Human review without excessive friction
If every file required deep manual intervention, the process became a bottleneck. If too much was automated without clear review, poor data could contaminate downstream workflows. The review experience needed to be targeted, explainable, efficient, and increasingly exception-driven over time.
From trusted data to target decisions
The workflow could not stop at verification. The product also needed to show how trusted geological, drilling, and geophysical data could support target prediction and drill campaign planning, with rationale users could inspect and challenge.
Safe downstream consumption
Once data entered a catalogue or visualisation workflow, users needed to know whether it was safe to use. That meant clear confidence, provenance, and verification cues without overwhelming the interface.
The core challenge was designing an interface that surfaces complex AI operations while keeping the user in control. We structured the application around a phased “Exploration Workflow.”
Before AI could generate target recommendations, the system first had to make incoming data usable. Exploration datasets often arrived with inconsistent schemas, unclear file types, missing metadata, and variable quality, which made them difficult to trust or compare.
This phase focused on designing the operational layer that helped teams connect new sources, triage incoming files, assess quality, and identify which datasets were ready for downstream use. Rather than hiding this complexity behind a black box, the workflow surfaced clear signals around progress, confidence, and remediation so users could understand what had been processed, what required intervention, and what could safely move forward.
The goal was to reduce manual wrangling without removing expert judgement. By turning ingestion into a visible, reviewable product experience, this phase created the trust foundation needed for later targeting and planning workflows.
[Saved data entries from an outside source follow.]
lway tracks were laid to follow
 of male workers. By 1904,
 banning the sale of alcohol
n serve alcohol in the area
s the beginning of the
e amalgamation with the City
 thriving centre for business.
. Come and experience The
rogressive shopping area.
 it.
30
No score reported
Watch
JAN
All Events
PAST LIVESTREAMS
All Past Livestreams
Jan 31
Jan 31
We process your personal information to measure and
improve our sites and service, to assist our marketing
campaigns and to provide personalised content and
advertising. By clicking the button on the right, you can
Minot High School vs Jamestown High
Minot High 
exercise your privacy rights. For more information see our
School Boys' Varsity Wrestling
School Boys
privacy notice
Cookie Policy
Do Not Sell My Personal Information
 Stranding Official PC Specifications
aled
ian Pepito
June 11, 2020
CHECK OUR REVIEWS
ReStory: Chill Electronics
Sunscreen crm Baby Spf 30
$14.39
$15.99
Once data had been reviewed, standardised, and enriched, the workflow shifted from preparation to decision support. This phase explored how trusted drilling, geological, and geophysical inputs could be brought together into AI-assisted targeting scenarios.
Rather than presenting predictions as opaque outputs, the interface was designed to make the recommendation legible: what scenario was being modelled, which signals informed it, and how the resulting targets affected the next drilling campaign. In this case, the system supported copper-focused targeting by combining reviewed datasets with historical and live geophysical context to highlight where confidence was strongest and where planned holes could be validated, deprioritised, or reconsidered.
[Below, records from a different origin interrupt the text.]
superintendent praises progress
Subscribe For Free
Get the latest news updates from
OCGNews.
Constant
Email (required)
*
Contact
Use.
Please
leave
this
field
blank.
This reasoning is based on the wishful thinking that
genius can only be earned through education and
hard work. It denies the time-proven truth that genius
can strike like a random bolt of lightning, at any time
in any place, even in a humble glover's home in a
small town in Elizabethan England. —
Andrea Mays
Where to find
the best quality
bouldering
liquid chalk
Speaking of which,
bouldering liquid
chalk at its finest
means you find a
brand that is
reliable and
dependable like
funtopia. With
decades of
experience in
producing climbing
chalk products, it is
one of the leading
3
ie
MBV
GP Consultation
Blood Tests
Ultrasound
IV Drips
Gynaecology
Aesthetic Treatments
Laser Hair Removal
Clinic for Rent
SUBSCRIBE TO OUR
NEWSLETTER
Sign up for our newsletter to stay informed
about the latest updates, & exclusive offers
This was an important design move. The experience was not just about visualising a model, it was about helping exploration teams connect evidence, confidence, and action in a way that felt credible enough to support real planning decisions.
This work helped turn a backend-heavy discussion about ingestion and AI into a clearer product model that connected data quality, human review, and predictive targeting in one coherent workflow.
Instead of treating ingestion as a hidden preprocessing layer, the prototype showed how review, validation, and trust signals could be designed as first-class product experiences. It also demonstrated how those upstream decisions could flow into more actionable targeting outputs, helping exploration teams understand not just where data came from, but how it could support the next drilling campaign.
At a product level, the prototype established a stronger story for Exosphere: AI was not positioned as a vague assistant layered on top of geological workflows, but as part of an operational system that accelerated interpretation, preserved human judgement, and made downstream targeting more usable and explainable.